A esto respecto y aun desconociendo la
veracidad de la misma, quiero incluir una anécdota ilustrativa: “En una ocasión
Albert Einstein conoció a una exuberante actriz, la cual le propuso tener hijos
tan guapos como ella y tan inteligentes como él. Lo que ella no esperaba era la
duda de Einstein ¿Y si nuestros hijos saliesen tan feos como yo y tan idiotas
como tú?”.
Posteriormente, ya en la segunda mitad
del siglo XX surge con fuerza el concepto de “Inteligencia Emocional” y con él
nuevas variables que nos hablan sobre la posibilidad de que la inteligencia
puede ser fomentada y fortalecida y no exclusivamente heredada, que precisa de
disciplina y compromiso, que tiene en cuenta los sentimientos y la
autoconciencia, motivación y perseverancia.
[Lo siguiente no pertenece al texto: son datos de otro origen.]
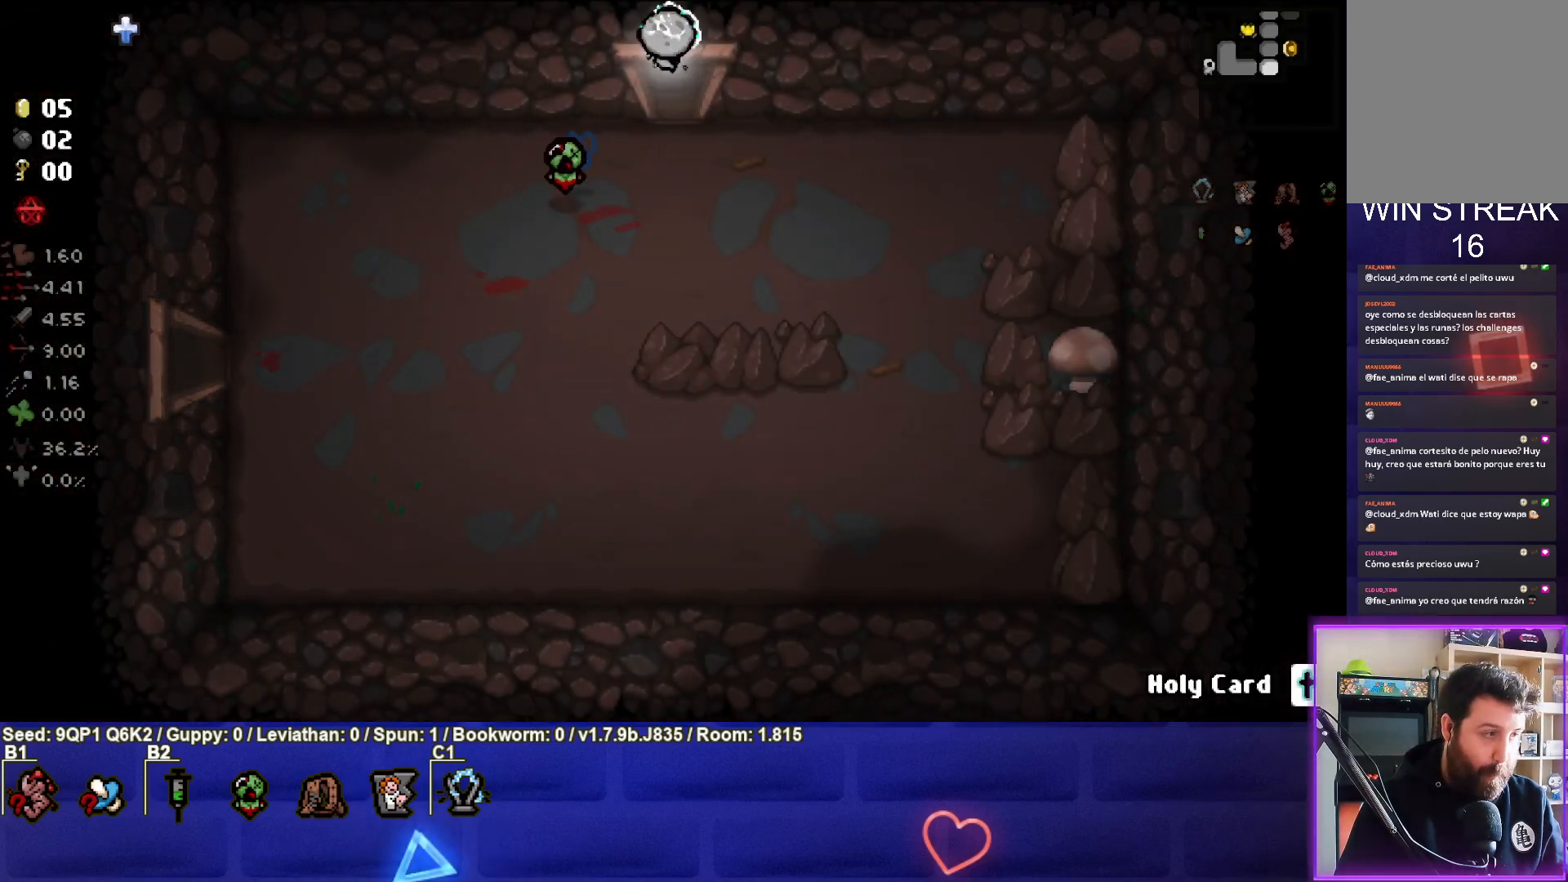
{"buttons": [], "left_stick": "center", "right_stick": "center", "events": [[100, "left_stick", "center"]]}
La verdadera inteligencia debe
permitirnos tomar conciencia de nuestras emociones, comprender y respetar los
sentimientos de los demás, aprender a tolerar y superar las presiones y
frustraciones a las que nos somete nuestro día a día; nuestra inteligencia se
hace grande en la medida en que resulta empática y social, lo que posibilita un
mayor desarrollo personal.
En mi opinión no cabe la bipolaridad
doctrinal y creo que, afortunadamente, poco a poco va diluyéndose; los
estudiosos del tema van consensuando que en el terreno de la inteligencia
existe la dotación genética y la experiencia acumulada, lo que nos proporciona
una parcela heredada y otra cultivable. Algo nos da la vida al nacer, pero…
Aprender a gestionar las emociones propias y las de los demás, suponen un
factor de progreso personal ¡A eso le llamo yo, inteligencia del corazón!